Heart of the Valley YMCA operating on ‘tight budget’ as charitable donations and membership drop, funding is cut
MADISON COUNTY, Ala. (WHNT) – The Heart of the Valley YMCA is an $8 million-a-year operation. That may sound like a lot, but considering all they offer, the budget is tight.
Charitable donations and membership are down and city funding has been drastically cut.
Now, board members are considering how to cut costs without cutting valuable community programs. Programs like after school and day camp, swim lessons, day care at all three locations, T-ball, and soccer. They also include scholarships and prorated memberships for low-income families.
“It takes a lot of money to do all those things and do them well,” said Scott Seeley, Chairman of the Board of Directors.

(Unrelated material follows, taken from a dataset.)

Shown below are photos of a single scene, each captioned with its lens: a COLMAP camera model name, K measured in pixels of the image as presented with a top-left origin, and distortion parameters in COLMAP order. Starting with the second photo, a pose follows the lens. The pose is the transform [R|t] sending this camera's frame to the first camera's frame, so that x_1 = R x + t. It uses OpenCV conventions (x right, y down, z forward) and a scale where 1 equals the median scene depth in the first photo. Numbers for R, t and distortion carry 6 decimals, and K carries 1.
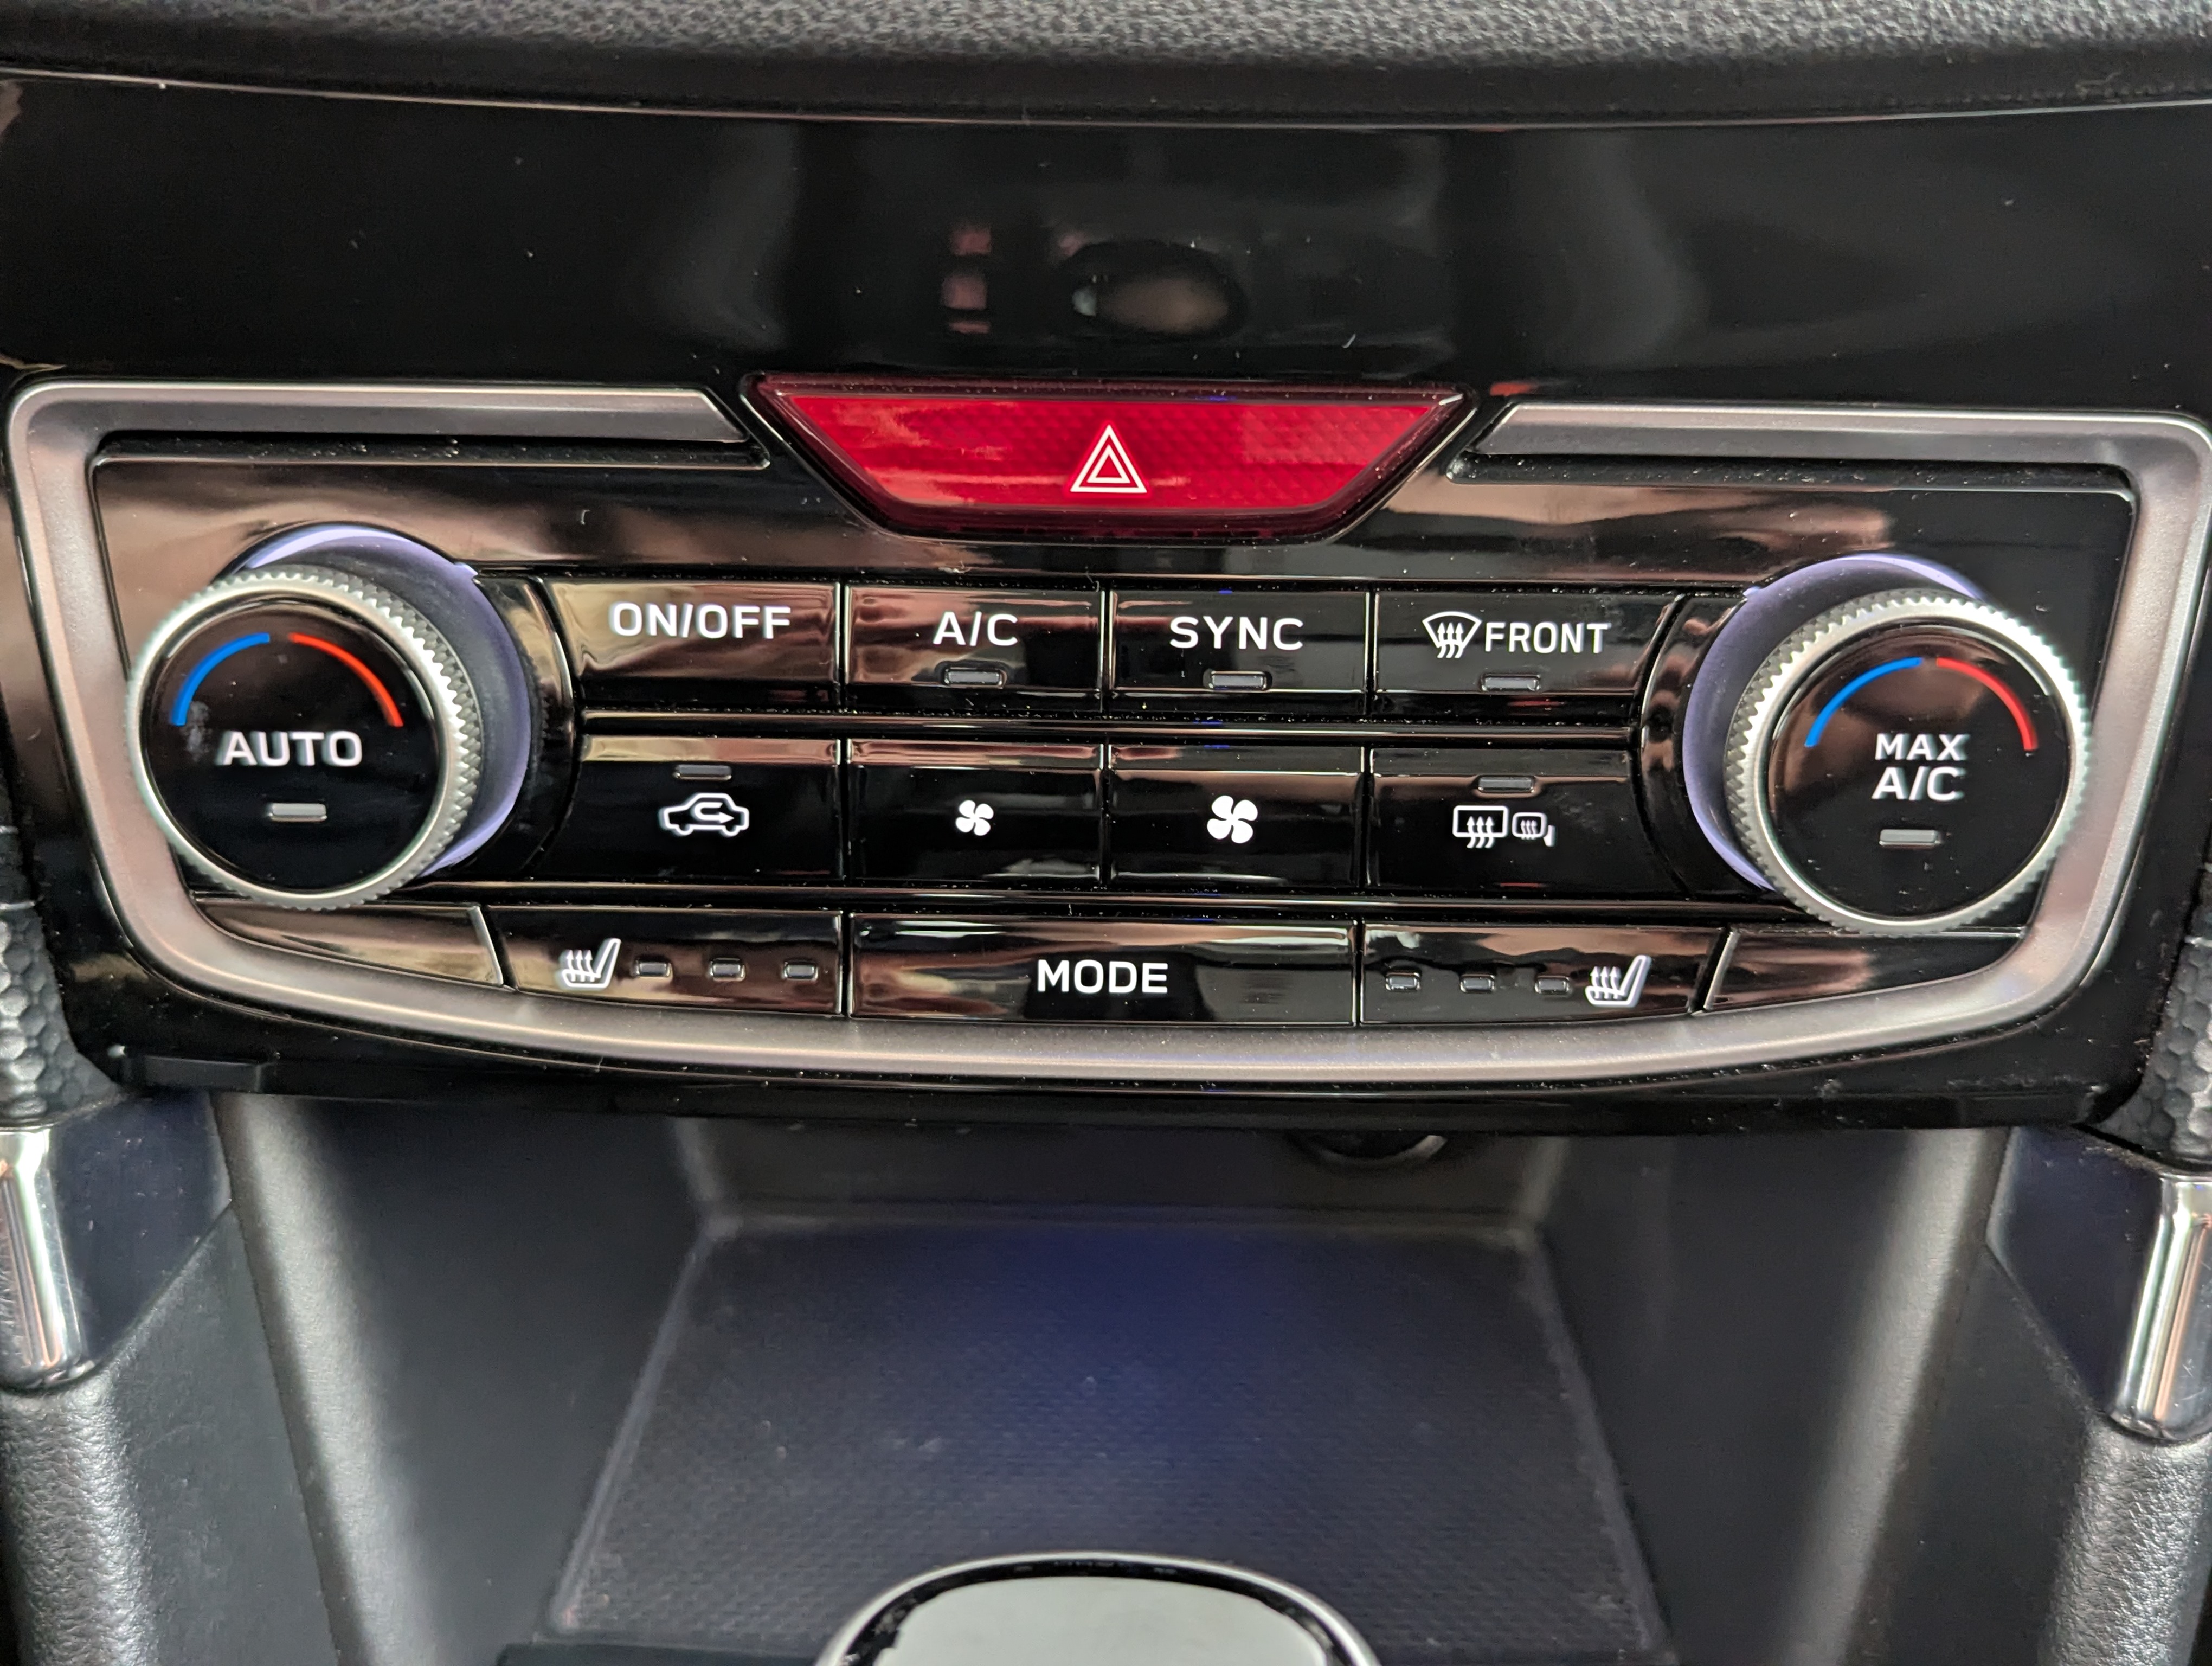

The Madison City Council voted Tuesday evening to cut funding for the Hogan Family YMCA, allocating only $25,000 — 75% less than what they were granted two years ago.
“We had hoped to get $100,000 a year subject to their financial ability to provide that,” said Seeley. “They have challenges just like we do, so they have recently stepped that down based on their budget needs.”
While Seeley says they are working to find ways to absorb the losses, the organization is still feeling the pinch. In 2013, the Hogan Family YMCA provided more than $290,000 in financial assistance or scholarships to Madison residents.
Seeley admits the organization needs to put a greater emphasis on fundraising and garnering community charitable donations. They also have personnel challenges.
“We need to do some things in-house. We need to get our staffing up to speed, we need to find a new CEO, we need to find an Executive Director in Madison,” listed Seeley. “I think our facilities have probably suffered a little bit in terms of maintenance, and we will address that as soon as possible.”
On July 1st, Heart of the Valley YMCA association President/Chief Executive Officer Scott T. Mounts retired. He came on as CEO and President of the Heart of the Valley YMCA in October of 2003.
Since his retirement the Board has launched a nationwide search for his replacement. Seeley expects they will begin the interview process next month.